Arakawa Shoutaro, Shinohara Akira, Arimura Daigo, Fukuda Takeshi, Takumi Yukihiro, Nishino Kazuyoshi, Saito Mitsuru
Department of Orthopaedic Surgery, The Jikei University School of Medicine, Tokyo 105-8461, Japan.
Department of Radiology, The Jikei University School of Medicine, Tokyo 105-8461, Japan.
JBMR Plus. 2025 Jan 25;9(4):ziaf017. doi: 10.1093/jbmrpl/ziaf017. eCollection 2025 Apr.
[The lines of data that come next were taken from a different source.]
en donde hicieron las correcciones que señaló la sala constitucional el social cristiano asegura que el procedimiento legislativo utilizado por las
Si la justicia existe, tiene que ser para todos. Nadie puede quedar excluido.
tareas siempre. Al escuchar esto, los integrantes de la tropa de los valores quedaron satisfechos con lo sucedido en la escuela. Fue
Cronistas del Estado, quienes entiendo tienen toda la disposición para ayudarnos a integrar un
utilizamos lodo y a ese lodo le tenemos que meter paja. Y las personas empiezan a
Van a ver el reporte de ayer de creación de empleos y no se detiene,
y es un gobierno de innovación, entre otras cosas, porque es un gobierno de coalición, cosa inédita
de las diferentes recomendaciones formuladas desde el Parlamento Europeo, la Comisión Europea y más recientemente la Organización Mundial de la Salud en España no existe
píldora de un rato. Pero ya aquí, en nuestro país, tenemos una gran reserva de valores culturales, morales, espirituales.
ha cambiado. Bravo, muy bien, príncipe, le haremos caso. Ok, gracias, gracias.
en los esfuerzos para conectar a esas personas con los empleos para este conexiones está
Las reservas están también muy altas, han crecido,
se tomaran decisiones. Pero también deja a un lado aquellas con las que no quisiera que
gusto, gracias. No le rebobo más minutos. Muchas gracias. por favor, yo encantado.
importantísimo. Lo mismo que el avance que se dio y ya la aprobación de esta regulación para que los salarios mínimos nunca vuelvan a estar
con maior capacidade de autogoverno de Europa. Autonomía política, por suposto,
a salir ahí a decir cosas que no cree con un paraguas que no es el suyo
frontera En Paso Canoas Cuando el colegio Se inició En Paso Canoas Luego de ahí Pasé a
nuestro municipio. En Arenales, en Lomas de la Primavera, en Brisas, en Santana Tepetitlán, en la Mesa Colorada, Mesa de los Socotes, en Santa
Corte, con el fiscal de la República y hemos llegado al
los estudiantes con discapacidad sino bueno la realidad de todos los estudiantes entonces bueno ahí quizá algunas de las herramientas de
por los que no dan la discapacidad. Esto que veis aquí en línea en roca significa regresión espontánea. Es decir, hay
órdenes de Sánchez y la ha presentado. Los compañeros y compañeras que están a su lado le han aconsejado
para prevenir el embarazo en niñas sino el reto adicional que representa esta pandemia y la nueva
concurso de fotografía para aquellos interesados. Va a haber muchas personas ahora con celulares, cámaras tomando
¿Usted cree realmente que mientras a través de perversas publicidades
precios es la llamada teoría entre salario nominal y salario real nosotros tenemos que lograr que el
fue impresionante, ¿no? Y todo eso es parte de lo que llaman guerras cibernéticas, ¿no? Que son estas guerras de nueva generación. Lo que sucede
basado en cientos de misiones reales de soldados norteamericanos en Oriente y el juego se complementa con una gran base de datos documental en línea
This exploratory study developed and evaluated an artificial intelligence (AI)-based algorithm for quantitative morphometry to assess vertebral body deformities indicative of fractures. To achieve this, 709 radiographs from 355 cases were utilized for algorithm development and performance evaluation. The proposed algorithm integrates a first-stage AI model to identify the positions of thoracic and lumber vertebral bodies in lateral radiographs and a second-stage AI model to annotate 6 landmarks for calculating vertebral body height ratios (, , and ). The first-stage AI model achieved a sensitivity of 97.6%, a precision of 95.1%, and an average false-positive ratio of 0.43 per image for vertebral body detection. In the second stage, the algorithm's performance was evaluated using an independent dataset of vertebrae annotated by 2 spine surgeons and 1 radiologist. The average landmark errors ranged from 2.9% to 3.3% on the X-axis and 2.9% to 4.0% on the Y-axis, with errors increasing in more severely collapsed vertebrae, particularly at central landmarks. Spearman's correlation coefficients were 0.519-0.589 for , 0.558-0.647 for , and 0.735-0.770 for , comparable with correlations observed among human evaluators. Bland-Altman analysis revealed systematic bias in some cases, indicating that the algorithm underestimated anterior and central height collapse in deformed vertebrae. However, the mean differences and limits of agreement between the algorithm and external evaluators were similar to those among the evaluators. Additionally, the algorithm processed each image within 10 s. These findings suggest that the algorithm performs comparably with human evaluators, demonstrating sufficient accuracy for clinical use. The proposed approach has the potential to enhance patient care by being widely adopted in clinical settings.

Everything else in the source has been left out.